GIVEN REQUEST 1 >> Within the entries, substitute "catalog" for "catalogue", beginning at the line that has "2.28.2 catalogue (DETECT_THRESH" and stopping after the line that has "Image 419 x". Give back only those lines, with nothing else changed.

SUPPLIED PASSAGE >>
......

Tuesday, August 31, 2010

Christianity vs. Niceness, Part XY

Apologies for dropping out of sight (site?) yet again.  The online class that I'm teaching didn't actually get set up until the day before the class started, and I've been scrambling to read all the user guides and instructions and trying to stay ahead of the students' questions.  I am failing.  So imagine how annoying it was when the teacher handbooks made me irritated by once again equating niceness with Christianity.

I have no problem with an institution having policies about not stirring up trouble and such because they don't want to look bad, but I find myself angry when they say that the reason we have to suppress any dissent and avoid discussing things we disagree about and never acknowledge that things aren't perfect because we reflect Christ (and Christ was all about nice and the appearance of getting along). 

Obviously, the policies don't use these words; they use much more calm, neutral, infuriating language.  Let me say it right here: my God is Love, not niceness.  My God is a God of reality, not a god of appearance.  A God of Peace, not pretense.  My God is Truth, not whatever these handbooks are selling.

I guess I can see why people get turned off of institutional Christianity/religion.  Are we really so busy trying to protect ourselves and our reputations that we don't care how hollow it makes us?  I think maybe I'm glad to be teaching online classes because they lessen the chances of me saying something honest and angry and true and getting myself fired.  :)

I thank the Lord again that I got this job.

Am I overreacting?

Sunday, August 22, 2010

Celebrating a song I like

I've complained about songs that are theologically irritating to me, so I figured I should praise songs that I find to be theologically excellent.

"No Matter What" by Kerrie Roberts is a great song. It emphasizes something that's important but maybe not emphasized enough. It's best encapsulated by a quote from the chorus.

"I know You can find a way to keep me from the pain,
but if not
I’ll trust you
no matter what."

Amen, sister.

I feel like our prayers are often a tad anemic. Or maybe "incomplete" is a better word. We pray that God will take away the trial, the pain, the difficult or unfair circumstance or situation. And we get angry when He doesn't, as if it's His job to make our lives comfortable and easy.  What kind of love is that?

"Naked I came from my mother's womb, 
and naked I shall return. 
The Lord gave; 
the Lord has taken away. 
Blessed be the name of the Lord." 

(That's from Job, but I remember it because it's from a song by Brent Bourgeois.)

People talk about trusting in the promises of God.  When they said it to me as I was going through a rather long and drawn-out trial, they said it in a way that indicated that the promises of God were for ease and comfort (which they aren't).  And this song really talks about why.

So much of the song is quotable that I just advise you to read all the lyrics.  But I can't resist one more bit.

"Anything I don’t have
You can give it to me,
but it’s OK if You don’t.
I’m not here for those things . . ."

......

RECORDS FOR THE EXERCISE >>
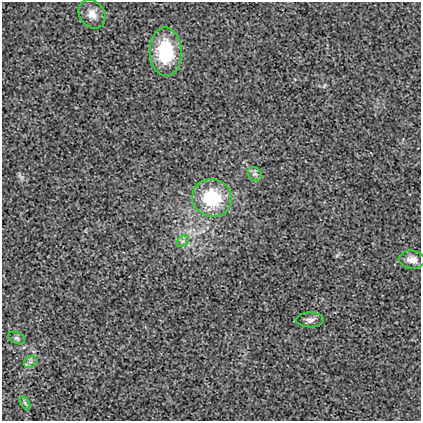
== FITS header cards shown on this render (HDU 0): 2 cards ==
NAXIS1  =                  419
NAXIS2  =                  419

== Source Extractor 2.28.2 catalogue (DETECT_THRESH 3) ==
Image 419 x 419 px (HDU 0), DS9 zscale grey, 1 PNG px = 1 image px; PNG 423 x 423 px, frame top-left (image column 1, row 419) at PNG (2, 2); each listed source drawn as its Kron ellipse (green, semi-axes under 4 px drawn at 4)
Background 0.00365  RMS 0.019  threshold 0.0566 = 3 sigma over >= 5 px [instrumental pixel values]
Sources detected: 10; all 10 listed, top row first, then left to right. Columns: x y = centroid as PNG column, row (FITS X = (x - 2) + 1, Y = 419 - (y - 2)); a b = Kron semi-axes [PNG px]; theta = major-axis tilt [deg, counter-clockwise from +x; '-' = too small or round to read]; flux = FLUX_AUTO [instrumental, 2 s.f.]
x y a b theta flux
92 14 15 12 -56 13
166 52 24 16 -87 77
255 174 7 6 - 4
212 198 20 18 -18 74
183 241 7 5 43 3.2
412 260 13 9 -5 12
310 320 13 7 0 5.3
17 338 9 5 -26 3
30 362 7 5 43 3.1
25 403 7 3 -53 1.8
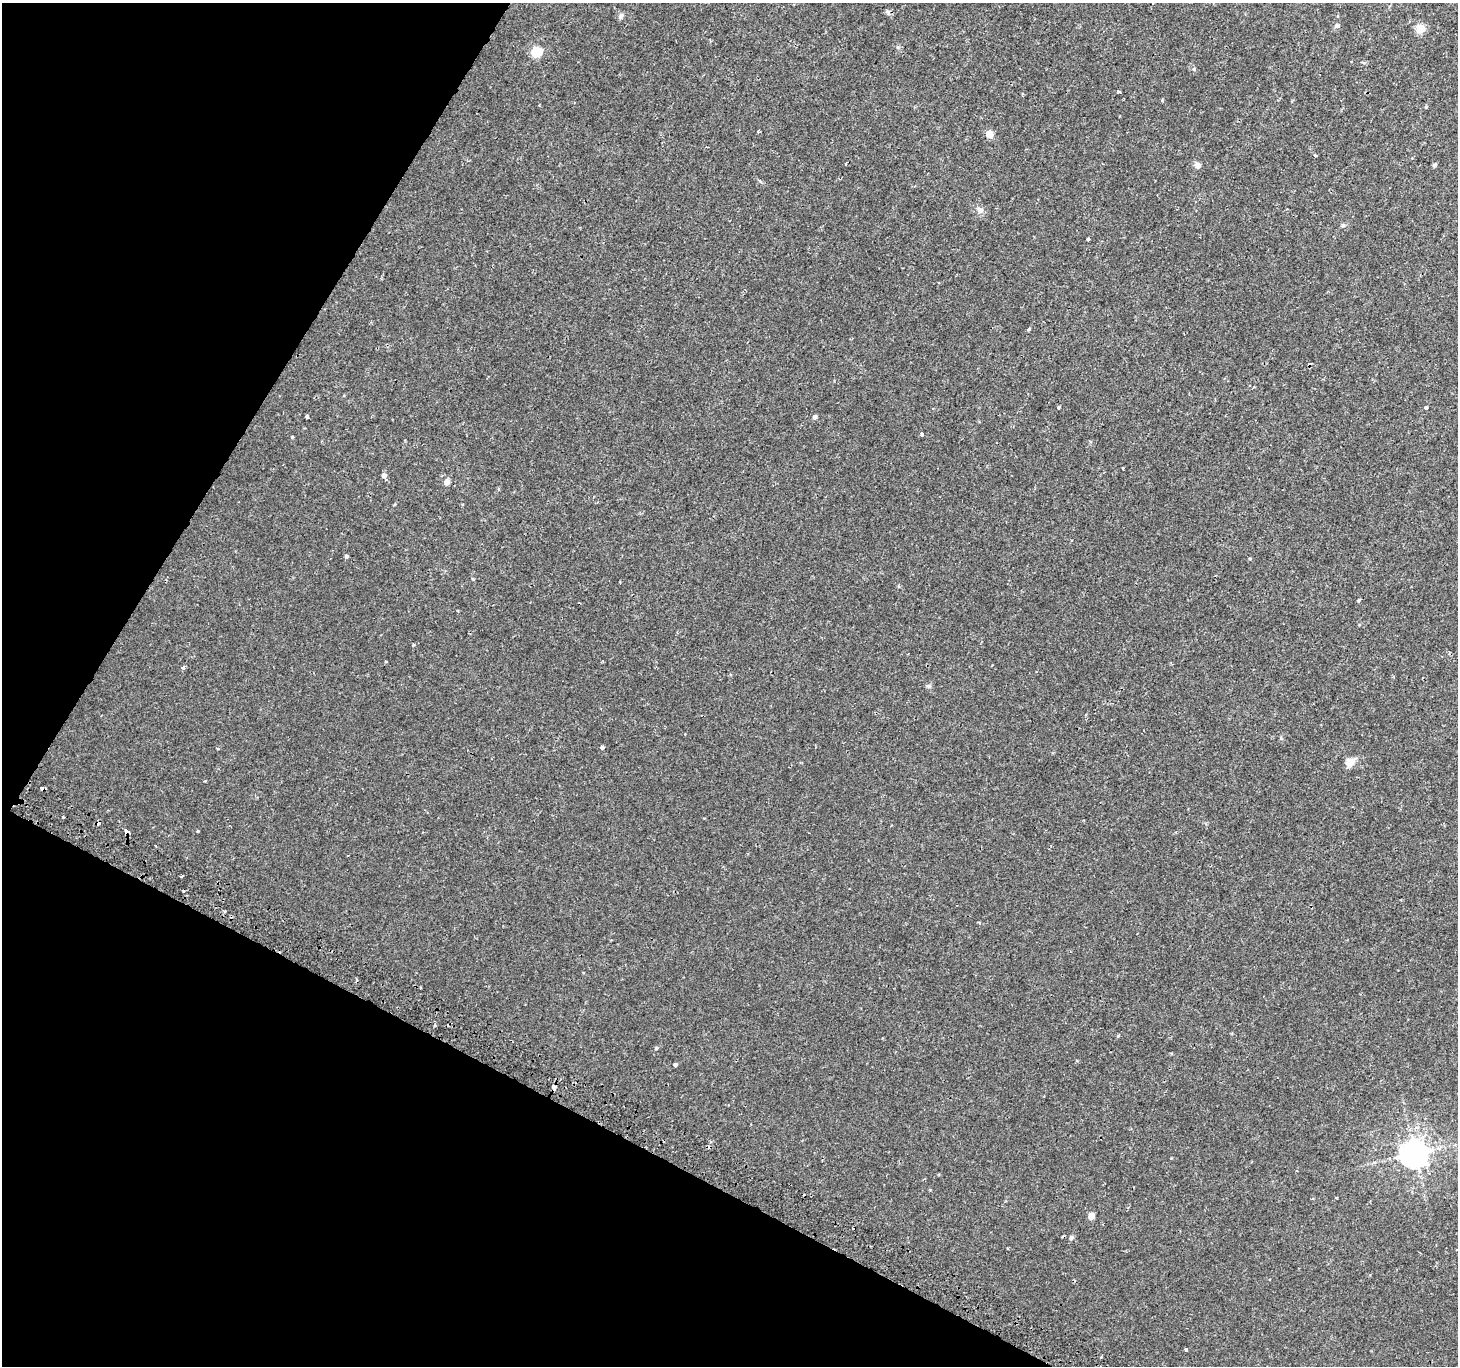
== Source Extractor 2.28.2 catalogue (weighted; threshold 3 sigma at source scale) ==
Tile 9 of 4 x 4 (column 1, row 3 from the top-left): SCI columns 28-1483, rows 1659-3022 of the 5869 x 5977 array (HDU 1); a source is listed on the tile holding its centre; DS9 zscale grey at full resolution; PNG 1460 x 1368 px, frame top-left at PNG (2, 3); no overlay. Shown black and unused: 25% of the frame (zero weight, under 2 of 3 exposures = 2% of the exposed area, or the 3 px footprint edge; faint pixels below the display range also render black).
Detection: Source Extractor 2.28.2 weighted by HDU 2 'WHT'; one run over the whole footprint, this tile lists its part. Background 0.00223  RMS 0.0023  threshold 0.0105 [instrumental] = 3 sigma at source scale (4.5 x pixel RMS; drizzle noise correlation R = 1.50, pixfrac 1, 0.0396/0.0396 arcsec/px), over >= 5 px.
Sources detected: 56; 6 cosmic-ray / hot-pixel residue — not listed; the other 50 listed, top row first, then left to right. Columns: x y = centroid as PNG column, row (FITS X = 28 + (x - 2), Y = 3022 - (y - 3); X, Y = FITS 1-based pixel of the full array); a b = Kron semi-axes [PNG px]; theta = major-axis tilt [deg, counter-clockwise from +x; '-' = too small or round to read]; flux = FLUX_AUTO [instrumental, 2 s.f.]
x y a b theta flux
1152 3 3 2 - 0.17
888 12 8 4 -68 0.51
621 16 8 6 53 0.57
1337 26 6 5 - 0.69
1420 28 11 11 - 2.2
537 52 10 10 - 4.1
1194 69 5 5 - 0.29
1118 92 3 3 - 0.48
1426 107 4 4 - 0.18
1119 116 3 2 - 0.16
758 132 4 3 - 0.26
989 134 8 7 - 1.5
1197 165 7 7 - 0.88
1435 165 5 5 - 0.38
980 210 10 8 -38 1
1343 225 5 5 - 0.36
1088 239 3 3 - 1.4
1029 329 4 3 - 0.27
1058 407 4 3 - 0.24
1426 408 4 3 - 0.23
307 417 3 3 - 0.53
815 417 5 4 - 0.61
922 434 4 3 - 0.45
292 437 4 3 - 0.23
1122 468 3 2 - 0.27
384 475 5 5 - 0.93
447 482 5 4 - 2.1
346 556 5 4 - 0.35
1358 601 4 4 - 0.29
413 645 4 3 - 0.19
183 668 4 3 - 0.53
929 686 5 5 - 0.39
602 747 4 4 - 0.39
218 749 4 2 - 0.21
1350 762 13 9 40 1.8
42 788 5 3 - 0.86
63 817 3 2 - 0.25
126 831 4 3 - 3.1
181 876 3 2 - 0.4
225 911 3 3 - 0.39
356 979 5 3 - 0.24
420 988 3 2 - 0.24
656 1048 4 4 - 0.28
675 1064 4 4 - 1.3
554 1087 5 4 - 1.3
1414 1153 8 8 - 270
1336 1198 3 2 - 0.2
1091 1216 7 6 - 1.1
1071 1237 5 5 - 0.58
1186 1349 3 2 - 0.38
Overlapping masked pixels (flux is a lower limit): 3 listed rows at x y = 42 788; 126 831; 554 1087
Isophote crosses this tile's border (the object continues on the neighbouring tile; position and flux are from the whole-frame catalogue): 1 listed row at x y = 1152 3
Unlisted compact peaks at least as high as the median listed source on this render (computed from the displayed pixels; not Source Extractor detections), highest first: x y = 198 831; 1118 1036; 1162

......

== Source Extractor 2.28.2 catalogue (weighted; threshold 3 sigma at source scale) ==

......

GIVEN REQUEST 2 >> In the blog post, starting at "Let me say it right here," list each thing the writer says God is.

TASK RESPONSE 1 >>
== Source Extractor 2.28.2 catalog (DETECT_THRESH 3) ==
Image 419 x 419 px (HDU 0), DS9 zscale grey, 1 PNG px = 1 image px; PNG 423 x 423 px, frame top-left (image column 1, row 419) at PNG (2, 2); each listed source drawn as its Kron ellipse (green, semi-axes under 4 px drawn at 4)

TASK RESPONSE 2 >>
- Love
- A God of reality
- A God of Peace
- Truth